#### PROBLEM TO SOLVE
Can you reproduce, word for word, the lines of the records from the line containing "QualifiedName" through the end of the records, inclusive?

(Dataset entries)
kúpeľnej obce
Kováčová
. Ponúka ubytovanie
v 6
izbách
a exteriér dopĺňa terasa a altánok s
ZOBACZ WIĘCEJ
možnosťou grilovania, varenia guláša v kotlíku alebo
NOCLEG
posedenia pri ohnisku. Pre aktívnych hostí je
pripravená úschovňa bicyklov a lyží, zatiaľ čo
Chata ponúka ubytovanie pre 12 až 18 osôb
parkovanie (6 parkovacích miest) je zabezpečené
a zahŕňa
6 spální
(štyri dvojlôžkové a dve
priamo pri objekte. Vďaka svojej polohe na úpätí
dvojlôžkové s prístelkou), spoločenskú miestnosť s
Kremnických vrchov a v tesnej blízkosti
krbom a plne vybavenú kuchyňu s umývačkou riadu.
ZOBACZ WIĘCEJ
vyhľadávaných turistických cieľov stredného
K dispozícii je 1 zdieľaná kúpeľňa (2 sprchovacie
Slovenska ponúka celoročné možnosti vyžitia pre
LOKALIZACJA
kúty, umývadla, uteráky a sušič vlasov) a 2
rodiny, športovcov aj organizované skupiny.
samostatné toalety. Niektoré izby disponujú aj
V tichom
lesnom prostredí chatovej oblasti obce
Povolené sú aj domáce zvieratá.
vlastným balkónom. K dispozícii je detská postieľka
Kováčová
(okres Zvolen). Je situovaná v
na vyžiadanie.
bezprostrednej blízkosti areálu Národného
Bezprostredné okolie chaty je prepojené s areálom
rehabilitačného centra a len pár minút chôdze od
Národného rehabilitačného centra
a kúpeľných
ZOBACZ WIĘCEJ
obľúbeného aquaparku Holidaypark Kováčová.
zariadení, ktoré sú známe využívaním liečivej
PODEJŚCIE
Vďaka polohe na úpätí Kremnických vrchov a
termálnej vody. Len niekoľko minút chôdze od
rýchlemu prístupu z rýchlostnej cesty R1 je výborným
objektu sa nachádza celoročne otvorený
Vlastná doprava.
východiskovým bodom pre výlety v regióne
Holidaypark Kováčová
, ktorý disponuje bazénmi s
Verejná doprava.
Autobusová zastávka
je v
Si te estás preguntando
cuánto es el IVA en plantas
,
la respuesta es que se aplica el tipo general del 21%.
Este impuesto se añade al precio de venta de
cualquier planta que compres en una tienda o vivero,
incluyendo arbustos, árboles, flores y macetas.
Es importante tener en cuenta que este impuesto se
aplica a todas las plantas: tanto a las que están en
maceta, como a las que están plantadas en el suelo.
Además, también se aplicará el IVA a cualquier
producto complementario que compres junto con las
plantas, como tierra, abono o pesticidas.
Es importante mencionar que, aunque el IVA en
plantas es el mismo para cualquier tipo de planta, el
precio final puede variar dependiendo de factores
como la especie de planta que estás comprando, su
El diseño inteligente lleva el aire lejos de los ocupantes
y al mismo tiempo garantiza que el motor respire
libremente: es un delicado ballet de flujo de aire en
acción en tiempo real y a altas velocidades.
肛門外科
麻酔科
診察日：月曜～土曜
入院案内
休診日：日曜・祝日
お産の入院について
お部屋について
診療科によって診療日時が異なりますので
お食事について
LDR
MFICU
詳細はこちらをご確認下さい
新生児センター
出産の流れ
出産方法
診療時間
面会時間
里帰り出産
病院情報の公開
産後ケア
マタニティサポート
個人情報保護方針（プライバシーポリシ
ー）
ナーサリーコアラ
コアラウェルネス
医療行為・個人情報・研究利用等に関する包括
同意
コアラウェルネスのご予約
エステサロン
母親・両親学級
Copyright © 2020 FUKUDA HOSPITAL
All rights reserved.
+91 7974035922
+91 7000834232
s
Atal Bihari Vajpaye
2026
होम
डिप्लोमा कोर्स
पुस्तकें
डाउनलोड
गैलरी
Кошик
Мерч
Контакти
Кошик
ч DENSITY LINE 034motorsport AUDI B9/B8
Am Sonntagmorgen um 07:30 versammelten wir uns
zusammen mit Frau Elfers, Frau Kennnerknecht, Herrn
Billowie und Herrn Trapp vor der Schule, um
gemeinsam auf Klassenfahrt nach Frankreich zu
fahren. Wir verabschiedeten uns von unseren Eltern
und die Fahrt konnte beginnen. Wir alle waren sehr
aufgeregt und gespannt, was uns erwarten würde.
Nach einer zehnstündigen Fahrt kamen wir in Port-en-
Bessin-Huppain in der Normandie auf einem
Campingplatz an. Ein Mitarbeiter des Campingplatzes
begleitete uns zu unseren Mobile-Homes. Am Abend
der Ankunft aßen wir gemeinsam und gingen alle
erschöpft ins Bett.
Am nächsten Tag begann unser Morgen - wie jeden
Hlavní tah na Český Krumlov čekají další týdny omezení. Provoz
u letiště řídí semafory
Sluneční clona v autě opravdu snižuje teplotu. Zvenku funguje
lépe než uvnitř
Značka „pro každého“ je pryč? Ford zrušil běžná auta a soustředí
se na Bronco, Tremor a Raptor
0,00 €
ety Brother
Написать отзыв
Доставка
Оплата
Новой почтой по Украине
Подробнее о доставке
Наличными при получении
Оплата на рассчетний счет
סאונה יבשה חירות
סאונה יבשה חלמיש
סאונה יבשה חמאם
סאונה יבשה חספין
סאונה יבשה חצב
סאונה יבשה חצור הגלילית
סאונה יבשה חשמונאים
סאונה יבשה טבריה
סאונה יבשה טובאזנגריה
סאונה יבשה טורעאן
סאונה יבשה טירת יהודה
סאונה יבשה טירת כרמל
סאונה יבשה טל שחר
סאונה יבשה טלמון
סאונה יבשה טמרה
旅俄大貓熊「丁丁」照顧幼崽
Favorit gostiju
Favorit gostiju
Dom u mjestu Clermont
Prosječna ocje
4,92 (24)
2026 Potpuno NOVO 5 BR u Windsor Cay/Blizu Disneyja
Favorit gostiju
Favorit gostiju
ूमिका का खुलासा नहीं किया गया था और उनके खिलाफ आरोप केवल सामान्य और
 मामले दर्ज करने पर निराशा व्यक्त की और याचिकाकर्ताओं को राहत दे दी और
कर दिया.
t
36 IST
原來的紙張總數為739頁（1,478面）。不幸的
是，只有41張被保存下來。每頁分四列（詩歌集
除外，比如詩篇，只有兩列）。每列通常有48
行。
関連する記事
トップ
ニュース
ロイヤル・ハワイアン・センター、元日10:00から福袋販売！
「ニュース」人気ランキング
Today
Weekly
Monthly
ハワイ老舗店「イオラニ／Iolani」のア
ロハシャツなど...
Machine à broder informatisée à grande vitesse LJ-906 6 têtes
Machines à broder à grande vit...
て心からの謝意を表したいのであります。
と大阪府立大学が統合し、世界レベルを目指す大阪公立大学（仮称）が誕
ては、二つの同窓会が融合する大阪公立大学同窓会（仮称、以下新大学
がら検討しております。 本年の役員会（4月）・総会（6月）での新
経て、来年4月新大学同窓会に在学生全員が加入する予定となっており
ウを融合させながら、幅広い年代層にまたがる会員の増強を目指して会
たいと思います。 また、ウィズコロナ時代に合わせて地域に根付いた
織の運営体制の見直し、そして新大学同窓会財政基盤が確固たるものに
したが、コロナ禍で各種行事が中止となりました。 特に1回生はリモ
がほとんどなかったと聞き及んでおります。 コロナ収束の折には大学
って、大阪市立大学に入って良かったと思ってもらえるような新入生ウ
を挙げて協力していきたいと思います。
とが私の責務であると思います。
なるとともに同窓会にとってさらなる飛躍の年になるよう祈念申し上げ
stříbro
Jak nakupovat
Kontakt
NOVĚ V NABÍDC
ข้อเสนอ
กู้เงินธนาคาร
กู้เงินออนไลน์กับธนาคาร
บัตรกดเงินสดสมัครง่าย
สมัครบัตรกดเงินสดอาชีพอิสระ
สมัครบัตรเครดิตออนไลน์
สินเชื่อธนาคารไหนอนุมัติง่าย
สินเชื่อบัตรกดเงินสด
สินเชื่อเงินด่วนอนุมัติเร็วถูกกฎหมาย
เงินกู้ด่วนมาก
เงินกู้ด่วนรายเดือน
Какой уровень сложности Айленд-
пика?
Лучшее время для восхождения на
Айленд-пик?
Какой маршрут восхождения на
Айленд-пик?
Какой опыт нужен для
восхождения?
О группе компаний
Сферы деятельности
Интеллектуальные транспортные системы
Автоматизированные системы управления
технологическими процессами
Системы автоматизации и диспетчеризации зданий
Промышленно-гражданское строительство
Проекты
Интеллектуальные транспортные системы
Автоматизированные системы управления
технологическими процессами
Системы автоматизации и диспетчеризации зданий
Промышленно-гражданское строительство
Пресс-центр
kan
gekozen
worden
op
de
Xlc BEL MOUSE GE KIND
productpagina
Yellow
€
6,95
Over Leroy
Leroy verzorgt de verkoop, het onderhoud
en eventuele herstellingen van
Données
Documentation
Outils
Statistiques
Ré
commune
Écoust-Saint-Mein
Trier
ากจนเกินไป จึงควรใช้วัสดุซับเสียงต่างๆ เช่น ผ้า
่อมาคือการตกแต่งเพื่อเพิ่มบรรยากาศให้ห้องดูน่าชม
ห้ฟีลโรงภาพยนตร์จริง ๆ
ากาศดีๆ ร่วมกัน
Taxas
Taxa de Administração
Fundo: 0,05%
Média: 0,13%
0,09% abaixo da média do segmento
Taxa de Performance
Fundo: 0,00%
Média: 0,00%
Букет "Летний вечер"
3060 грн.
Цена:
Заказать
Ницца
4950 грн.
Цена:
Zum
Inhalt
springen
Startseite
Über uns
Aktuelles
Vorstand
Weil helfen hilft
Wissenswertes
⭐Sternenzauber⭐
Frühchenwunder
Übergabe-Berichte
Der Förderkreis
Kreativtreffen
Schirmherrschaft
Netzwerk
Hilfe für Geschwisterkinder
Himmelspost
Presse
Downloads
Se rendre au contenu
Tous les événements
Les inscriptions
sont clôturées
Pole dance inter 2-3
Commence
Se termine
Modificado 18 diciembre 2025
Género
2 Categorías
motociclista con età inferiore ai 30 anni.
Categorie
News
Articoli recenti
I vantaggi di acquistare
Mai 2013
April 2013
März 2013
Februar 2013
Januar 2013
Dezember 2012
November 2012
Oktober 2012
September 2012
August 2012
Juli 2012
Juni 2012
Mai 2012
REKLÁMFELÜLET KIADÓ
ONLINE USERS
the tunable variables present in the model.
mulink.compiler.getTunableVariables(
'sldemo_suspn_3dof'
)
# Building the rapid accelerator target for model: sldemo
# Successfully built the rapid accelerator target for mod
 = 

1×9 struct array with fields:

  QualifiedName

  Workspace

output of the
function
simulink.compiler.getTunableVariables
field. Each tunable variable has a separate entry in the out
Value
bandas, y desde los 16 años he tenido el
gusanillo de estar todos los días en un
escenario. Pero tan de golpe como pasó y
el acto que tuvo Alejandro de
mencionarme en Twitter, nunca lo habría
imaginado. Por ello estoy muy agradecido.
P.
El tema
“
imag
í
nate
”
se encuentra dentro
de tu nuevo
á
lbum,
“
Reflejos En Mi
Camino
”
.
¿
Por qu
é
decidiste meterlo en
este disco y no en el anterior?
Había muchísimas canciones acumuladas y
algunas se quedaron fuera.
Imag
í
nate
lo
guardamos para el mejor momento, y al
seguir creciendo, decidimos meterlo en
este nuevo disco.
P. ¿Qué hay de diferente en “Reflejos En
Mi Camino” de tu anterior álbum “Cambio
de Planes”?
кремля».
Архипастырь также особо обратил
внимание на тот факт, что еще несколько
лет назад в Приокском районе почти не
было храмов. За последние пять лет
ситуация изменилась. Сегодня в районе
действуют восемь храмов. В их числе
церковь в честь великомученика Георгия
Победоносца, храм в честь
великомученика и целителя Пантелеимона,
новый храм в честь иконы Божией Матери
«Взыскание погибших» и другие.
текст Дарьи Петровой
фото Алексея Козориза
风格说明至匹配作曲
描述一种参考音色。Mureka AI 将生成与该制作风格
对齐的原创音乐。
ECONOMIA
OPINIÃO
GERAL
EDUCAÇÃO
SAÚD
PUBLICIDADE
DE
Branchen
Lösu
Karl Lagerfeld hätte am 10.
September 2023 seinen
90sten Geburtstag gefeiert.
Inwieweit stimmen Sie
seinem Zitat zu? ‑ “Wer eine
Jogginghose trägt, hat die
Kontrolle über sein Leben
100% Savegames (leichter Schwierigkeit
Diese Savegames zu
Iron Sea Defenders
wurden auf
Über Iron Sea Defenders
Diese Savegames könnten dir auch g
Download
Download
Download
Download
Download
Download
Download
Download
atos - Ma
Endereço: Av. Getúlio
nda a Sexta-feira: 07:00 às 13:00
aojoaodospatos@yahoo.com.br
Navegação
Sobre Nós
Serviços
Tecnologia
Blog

#### RESULT OF THE TASK
  QualifiedName

  Workspace

output of the
function
simulink.compiler.getTunableVariables
field. Each tunable variable has a separate entry in the out
Value
bandas, y desde los 16 años he tenido el
gusanillo de estar todos los días en un
escenario. Pero tan de golpe como pasó y
el acto que tuvo Alejandro de
mencionarme en Twitter, nunca lo habría
imaginado. Por ello estoy muy agradecido.
P.
El tema
“
imag
í
nate
”
se encuentra dentro
de tu nuevo
á
lbum,
“
Reflejos En Mi
Camino
”
.
¿
Por qu
é
decidiste meterlo en
este disco y no en el anterior?
Había muchísimas canciones acumuladas y
algunas se quedaron fuera.
Imag
í
nate
lo
guardamos para el mejor momento, y al
seguir creciendo, decidimos meterlo en
este nuevo disco.
P. ¿Qué hay de diferente en “Reflejos En
Mi Camino” de tu anterior álbum “Cambio
de Planes”?
кремля».
Архипастырь также особо обратил
внимание на тот факт, что еще несколько
лет назад в Приокском районе почти не
было храмов. За последние пять лет
ситуация изменилась. Сегодня в районе
действуют восемь храмов. В их числе
церковь в честь великомученика Георгия
Победоносца, храм в честь
великомученика и целителя Пантелеимона,
новый храм в честь иконы Божией Матери
«Взыскание погибших» и другие.
текст Дарьи Петровой
фото Алексея Козориза
风格说明至匹配作曲
描述一种参考音色。Mureka AI 将生成与该制作风格
对齐的原创音乐。
ECONOMIA
OPINIÃO
GERAL
EDUCAÇÃO
SAÚD
PUBLICIDADE
DE
Branchen
Lösu
Karl Lagerfeld hätte am 10.
September 2023 seinen
90sten Geburtstag gefeiert.
Inwieweit stimmen Sie
seinem Zitat zu? ‑ “Wer eine
Jogginghose trägt, hat die
Kontrolle über sein Leben
100% Savegames (leichter Schwierigkeit
Diese Savegames zu
Iron Sea Defenders
wurden auf
Über Iron Sea Defenders
Diese Savegames könnten dir auch g
Download
Download
Download
Download
Download
Download
Download
Download
atos - Ma
Endereço: Av. Getúlio
nda a Sexta-feira: 07:00 às 13:00
aojoaodospatos@yahoo.com.br
Navegação
Sobre Nós
Serviços
Tecnologia
Blog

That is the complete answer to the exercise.